BEGIN Data listing

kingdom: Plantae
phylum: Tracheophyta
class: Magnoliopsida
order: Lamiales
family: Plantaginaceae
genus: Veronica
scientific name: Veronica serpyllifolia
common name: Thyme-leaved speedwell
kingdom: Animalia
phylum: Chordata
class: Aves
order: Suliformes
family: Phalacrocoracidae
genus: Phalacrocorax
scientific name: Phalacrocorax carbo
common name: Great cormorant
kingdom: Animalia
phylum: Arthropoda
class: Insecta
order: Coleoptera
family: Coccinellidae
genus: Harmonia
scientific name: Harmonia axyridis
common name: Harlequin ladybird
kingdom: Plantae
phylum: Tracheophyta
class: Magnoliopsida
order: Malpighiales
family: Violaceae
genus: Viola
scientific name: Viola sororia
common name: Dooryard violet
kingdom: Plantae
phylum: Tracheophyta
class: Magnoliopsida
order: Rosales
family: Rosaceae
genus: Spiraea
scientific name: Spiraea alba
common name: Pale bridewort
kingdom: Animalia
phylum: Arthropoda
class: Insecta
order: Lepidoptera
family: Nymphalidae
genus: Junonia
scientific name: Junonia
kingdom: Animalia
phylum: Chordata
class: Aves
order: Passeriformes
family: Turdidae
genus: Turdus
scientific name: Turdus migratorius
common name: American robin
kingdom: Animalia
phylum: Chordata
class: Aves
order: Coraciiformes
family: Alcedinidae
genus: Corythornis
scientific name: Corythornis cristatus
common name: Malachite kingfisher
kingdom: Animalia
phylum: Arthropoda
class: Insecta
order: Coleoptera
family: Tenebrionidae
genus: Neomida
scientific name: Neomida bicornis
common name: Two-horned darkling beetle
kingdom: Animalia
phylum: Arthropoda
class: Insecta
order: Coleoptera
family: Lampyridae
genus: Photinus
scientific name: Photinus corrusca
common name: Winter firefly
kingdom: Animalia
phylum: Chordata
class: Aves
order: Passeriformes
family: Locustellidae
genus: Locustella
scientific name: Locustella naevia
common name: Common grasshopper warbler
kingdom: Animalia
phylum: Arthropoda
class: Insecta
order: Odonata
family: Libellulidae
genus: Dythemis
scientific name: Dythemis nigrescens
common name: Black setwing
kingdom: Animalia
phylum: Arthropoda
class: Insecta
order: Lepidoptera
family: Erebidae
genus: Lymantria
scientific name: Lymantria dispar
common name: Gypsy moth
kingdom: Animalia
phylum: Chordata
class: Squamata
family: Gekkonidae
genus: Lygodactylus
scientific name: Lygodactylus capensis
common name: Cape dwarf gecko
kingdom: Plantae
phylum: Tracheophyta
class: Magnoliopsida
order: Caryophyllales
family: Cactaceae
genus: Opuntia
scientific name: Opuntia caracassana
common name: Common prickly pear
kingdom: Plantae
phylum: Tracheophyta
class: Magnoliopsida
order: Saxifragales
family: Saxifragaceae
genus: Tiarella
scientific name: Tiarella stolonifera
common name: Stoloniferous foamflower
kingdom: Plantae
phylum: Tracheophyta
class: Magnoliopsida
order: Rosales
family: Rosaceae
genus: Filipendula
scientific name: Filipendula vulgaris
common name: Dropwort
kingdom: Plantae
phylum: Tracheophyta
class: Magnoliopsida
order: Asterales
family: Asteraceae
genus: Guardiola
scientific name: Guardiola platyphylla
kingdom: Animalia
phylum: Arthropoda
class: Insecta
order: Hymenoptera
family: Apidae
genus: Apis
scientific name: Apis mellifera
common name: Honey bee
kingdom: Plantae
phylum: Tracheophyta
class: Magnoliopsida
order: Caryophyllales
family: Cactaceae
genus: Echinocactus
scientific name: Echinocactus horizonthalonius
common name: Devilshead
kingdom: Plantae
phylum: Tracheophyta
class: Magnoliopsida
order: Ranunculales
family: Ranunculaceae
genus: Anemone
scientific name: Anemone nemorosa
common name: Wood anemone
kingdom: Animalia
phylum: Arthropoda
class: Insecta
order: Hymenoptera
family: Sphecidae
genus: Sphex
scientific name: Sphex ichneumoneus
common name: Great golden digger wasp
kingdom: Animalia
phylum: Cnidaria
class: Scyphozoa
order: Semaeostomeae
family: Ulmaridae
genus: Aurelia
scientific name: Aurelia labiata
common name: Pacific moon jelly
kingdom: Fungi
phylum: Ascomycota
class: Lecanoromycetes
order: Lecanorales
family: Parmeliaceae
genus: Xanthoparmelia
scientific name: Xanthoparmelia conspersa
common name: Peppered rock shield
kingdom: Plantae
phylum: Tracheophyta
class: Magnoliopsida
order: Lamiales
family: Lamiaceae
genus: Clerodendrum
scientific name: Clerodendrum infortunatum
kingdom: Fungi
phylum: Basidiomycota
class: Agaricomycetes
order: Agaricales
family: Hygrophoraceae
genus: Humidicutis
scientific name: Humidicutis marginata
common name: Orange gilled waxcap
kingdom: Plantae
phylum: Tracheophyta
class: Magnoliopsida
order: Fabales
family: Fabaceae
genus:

END Data listing

Do this = Reproduce the listing above, switching every occurrence of "common name" to "vernacular name" and leaving all other text unchanged.

Task answer =
kingdom: Plantae
phylum: Tracheophyta
class: Magnoliopsida
order: Lamiales
family: Plantaginaceae
genus: Veronica
scientific name: Veronica serpyllifolia
vernacular name: Thyme-leaved speedwell
kingdom: Animalia
phylum: Chordata
class: Aves
order: Suliformes
family: Phalacrocoracidae
genus: Phalacrocorax
scientific name: Phalacrocorax carbo
vernacular name: Great cormorant
kingdom: Animalia
phylum: Arthropoda
class: Insecta
order: Coleoptera
family: Coccinellidae
genus: Harmonia
scientific name: Harmonia axyridis
vernacular name: Harlequin ladybird
kingdom: Plantae
phylum: Tracheophyta
class: Magnoliopsida
order: Malpighiales
family: Violaceae
genus: Viola
scientific name: Viola sororia
vernacular name: Dooryard violet
kingdom: Plantae
phylum: Tracheophyta
class: Magnoliopsida
order: Rosales
family: Rosaceae
genus: Spiraea
scientific name: Spiraea alba
vernacular name: Pale bridewort
kingdom: Animalia
phylum: Arthropoda
class: Insecta
order: Lepidoptera
family: Nymphalidae
genus: Junonia
scientific name: Junonia
kingdom: Animalia
phylum: Chordata
class: Aves
order: Passeriformes
family: Turdidae
genus: Turdus
scientific name: Turdus migratorius
vernacular name: American robin
kingdom: Animalia
phylum: Chordata
class: Aves
order: Coraciiformes
family: Alcedinidae
genus: Corythornis
scientific name: Corythornis cristatus
vernacular name: Malachite kingfisher
kingdom: Animalia
phylum: Arthropoda
class: Insecta
order: Coleoptera
family: Tenebrionidae
genus: Neomida
scientific name: Neomida bicornis
vernacular name: Two-horned darkling beetle
kingdom: Animalia
phylum: Arthropoda
class: Insecta
order: Coleoptera
family: Lampyridae
genus: Photinus
scientific name: Photinus corrusca
vernacular name: Winter firefly
kingdom: Animalia
phylum: Chordata
class: Aves
order: Passeriformes
family: Locustellidae
genus: Locustella
scientific name: Locustella naevia
vernacular name: Common grasshopper warbler
kingdom: Animalia
phylum: Arthropoda
class: Insecta
order: Odonata
family: Libellulidae
genus: Dythemis
scientific name: Dythemis nigrescens
vernacular name: Black setwing
kingdom: Animalia
phylum: Arthropoda
class: Insecta
order: Lepidoptera
family: Erebidae
genus: Lymantria
scientific name: Lymantria dispar
vernacular name: Gypsy moth
kingdom: Animalia
phylum: Chordata
class: Squamata
family: Gekkonidae
genus: Lygodactylus
scientific name: Lygodactylus capensis
vernacular name: Cape dwarf gecko
kingdom: Plantae
phylum: Tracheophyta
class: Magnoliopsida
order: Caryophyllales
family: Cactaceae
genus: Opuntia
scientific name: Opuntia caracassana
vernacular name: Common prickly pear
kingdom: Plantae
phylum: Tracheophyta
class: Magnoliopsida
order: Saxifragales
family: Saxifragaceae
genus: Tiarella
scientific name: Tiarella stolonifera
vernacular name: Stoloniferous foamflower
kingdom: Plantae
phylum: Tracheophyta
class: Magnoliopsida
order: Rosales
family: Rosaceae
genus: Filipendula
scientific name: Filipendula vulgaris
vernacular name: Dropwort
kingdom: Plantae
phylum: Tracheophyta
class: Magnoliopsida
order: Asterales
family: Asteraceae
genus: Guardiola
scientific name: Guardiola platyphylla
kingdom: Animalia
phylum: Arthropoda
class: Insecta
order: Hymenoptera
family: Apidae
genus: Apis
scientific name: Apis mellifera
vernacular name: Honey bee
kingdom: Plantae
phylum: Tracheophyta
class: Magnoliopsida
order: Caryophyllales
family: Cactaceae
genus: Echinocactus
scientific name: Echinocactus horizonthalonius
vernacular name: Devilshead
kingdom: Plantae
phylum: Tracheophyta
class: Magnoliopsida
order: Ranunculales
family: Ranunculaceae
genus: Anemone
scientific name: Anemone nemorosa
vernacular name: Wood anemone
kingdom: Animalia
phylum: Arthropoda
class: Insecta
order: Hymenoptera
family: Sphecidae
genus: Sphex
scientific name: Sphex ichneumoneus
vernacular name: Great golden digger wasp
kingdom: Animalia
phylum: Cnidaria
class: Scyphozoa
order: Semaeostomeae
family: Ulmaridae
genus: Aurelia
scientific name: Aurelia labiata
vernacular name: Pacific moon jelly
kingdom: Fungi
phylum: Ascomycota
class: Lecanoromycetes
order: Lecanorales
family: Parmeliaceae
genus: Xanthoparmelia
scientific name: Xanthoparmelia conspersa
vernacular name: Peppered rock shield
kingdom: Plantae
phylum: Tracheophyta
class: Magnoliopsida
order: Lamiales
family: Lamiaceae
genus: Clerodendrum
scientific name: Clerodendrum infortunatum
kingdom: Fungi
phylum: Basidiomycota
class: Agaricomycetes
order: Agaricales
family: Hygrophoraceae
genus: Humidicutis
scientific name: Humidicutis marginata
vernacular name: Orange gilled waxcap
kingdom: Plantae
phylum: Tracheophyta
class: Magnoliopsida
order: Fabales
family: Fabaceae
genus:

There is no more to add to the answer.